- **PROBLEM REQUIREMENTS**:
Please transcribe the sublimation printer thread word for word between "## gerardmeg (May" and "you solve it?", inclusive.

- **TEXT**:
= = = = =

# Problem with Sublimation Printers



## gerardmeg (May 15, 2012)

Hi! 
I am from the Philippines and I have recently started a home-based sublimation printing business with my husband.

*QUESTION: *
1.) To those experiencing the same problems I have listed below for sublimation printers, how do you solve it?
2.) Are these problems inherent to the said printers? So what do I have to do to solve it?
3.) What printers are recommended for large-volume (heavy duty) sublimation printing (I prefer printers sold in the Philippines)?

*PRINTER MODELS AND PROBLEMS:*

*EPSON T13*
1.) problem with feed of sublimation paper : either (a.) the printer will not pick-up the paper at all, or (b.) the printer will pick-up papers (one after another) and just spew it out without even printing on it
_*this is really very time consuming for me. Instead of being able to do other work while the printer is printing, I have to monitor the printing instead so I can manually feed papers one at a time. And even with feeding papers one at a time, there is still the problem with the feed.
* I want to be able to just leave the printer to print while I'm doing other work and maximize my time._

*EPSON R230*
1.) _*same problem with the feed_
2.) color output quality is off : it seems that my computers (_Windows 7_ and a _Mac OS X Leopard_) can't recognize the additional Light Cyan and Light Magenta and prints images using Light Cyan and Light Magenta in place of Cyan and Magenta. 
_*is there a program I should be installing for use with the R230? Note: I have already installed the printer driver._

*IMPORTANT NOTE:*
It seems that for the Philippines, the type of sublimation printers utilized for use with CISS (continuos ink supply system) are Epson T13 and Epson R230. That's why we have those two printers.

I am sorry if this question has actually already been posted by others countless times all over the net but I can't seem to find the exact answer to my question...


THANKS SO MUCH! I will appreciate any help related to these two problems.


----------



## pisquee (Jan 8, 2012)

We moved away from Epson home/consumer products, and with it moved away from reliability problems. Now we are using Epson Stylus Pro wide format models for our pigment and sublimation printing. If this is an option for you too, then it is what I would advise.
As for the colour issue, you ideally want to get some ICC profiles made up for your printer and whatever ink you are using.


----------

= = = = =

- **Data drawn from a collection**:
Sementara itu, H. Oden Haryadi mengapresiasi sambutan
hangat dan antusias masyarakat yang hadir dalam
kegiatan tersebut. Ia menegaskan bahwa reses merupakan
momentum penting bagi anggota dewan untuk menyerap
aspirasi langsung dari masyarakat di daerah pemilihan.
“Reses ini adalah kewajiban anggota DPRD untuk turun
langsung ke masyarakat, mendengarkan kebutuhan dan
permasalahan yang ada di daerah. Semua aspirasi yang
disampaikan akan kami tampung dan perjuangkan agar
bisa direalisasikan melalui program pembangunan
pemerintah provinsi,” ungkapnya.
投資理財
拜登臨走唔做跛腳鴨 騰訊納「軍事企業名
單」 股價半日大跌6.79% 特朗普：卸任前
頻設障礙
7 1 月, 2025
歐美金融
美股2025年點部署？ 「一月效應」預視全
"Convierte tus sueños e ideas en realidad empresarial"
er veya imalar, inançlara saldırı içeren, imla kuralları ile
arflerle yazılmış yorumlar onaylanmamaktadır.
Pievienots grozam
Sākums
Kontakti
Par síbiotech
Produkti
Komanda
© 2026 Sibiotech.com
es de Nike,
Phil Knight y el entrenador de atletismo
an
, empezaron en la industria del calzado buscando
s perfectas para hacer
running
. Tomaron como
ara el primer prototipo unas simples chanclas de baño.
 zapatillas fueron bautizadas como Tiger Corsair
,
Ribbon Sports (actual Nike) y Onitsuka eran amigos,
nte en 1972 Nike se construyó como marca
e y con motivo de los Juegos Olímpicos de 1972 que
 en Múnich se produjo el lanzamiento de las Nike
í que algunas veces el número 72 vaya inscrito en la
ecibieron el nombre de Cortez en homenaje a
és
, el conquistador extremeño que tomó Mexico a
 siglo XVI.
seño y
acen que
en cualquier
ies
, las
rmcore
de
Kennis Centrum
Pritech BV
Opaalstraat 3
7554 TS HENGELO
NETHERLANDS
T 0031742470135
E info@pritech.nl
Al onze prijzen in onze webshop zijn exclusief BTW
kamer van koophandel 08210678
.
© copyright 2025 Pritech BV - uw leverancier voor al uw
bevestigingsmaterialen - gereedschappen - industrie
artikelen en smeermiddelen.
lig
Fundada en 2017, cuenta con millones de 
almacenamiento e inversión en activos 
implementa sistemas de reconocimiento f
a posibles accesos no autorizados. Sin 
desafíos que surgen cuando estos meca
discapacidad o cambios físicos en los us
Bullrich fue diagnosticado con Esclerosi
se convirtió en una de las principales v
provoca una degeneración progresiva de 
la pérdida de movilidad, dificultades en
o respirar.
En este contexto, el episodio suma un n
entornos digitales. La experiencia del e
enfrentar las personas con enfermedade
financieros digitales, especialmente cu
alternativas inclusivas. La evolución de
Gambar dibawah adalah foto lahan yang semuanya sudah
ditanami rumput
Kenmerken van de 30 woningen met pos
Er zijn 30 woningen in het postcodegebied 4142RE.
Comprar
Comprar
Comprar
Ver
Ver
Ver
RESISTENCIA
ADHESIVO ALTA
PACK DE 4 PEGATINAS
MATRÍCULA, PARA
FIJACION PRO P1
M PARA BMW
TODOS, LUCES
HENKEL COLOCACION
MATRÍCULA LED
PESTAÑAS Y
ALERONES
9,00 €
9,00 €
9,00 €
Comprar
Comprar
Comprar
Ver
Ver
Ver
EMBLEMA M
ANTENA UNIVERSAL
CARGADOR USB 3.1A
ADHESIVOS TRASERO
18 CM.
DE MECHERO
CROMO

= = = = =

- **TASK RESULT**:
## gerardmeg (May 15, 2012)

Hi! 
I am from the Philippines and I have recently started a home-based sublimation printing business with my husband.

*QUESTION: *
1.) To those experiencing the same problems I have listed below for sublimation printers, how do you solve it?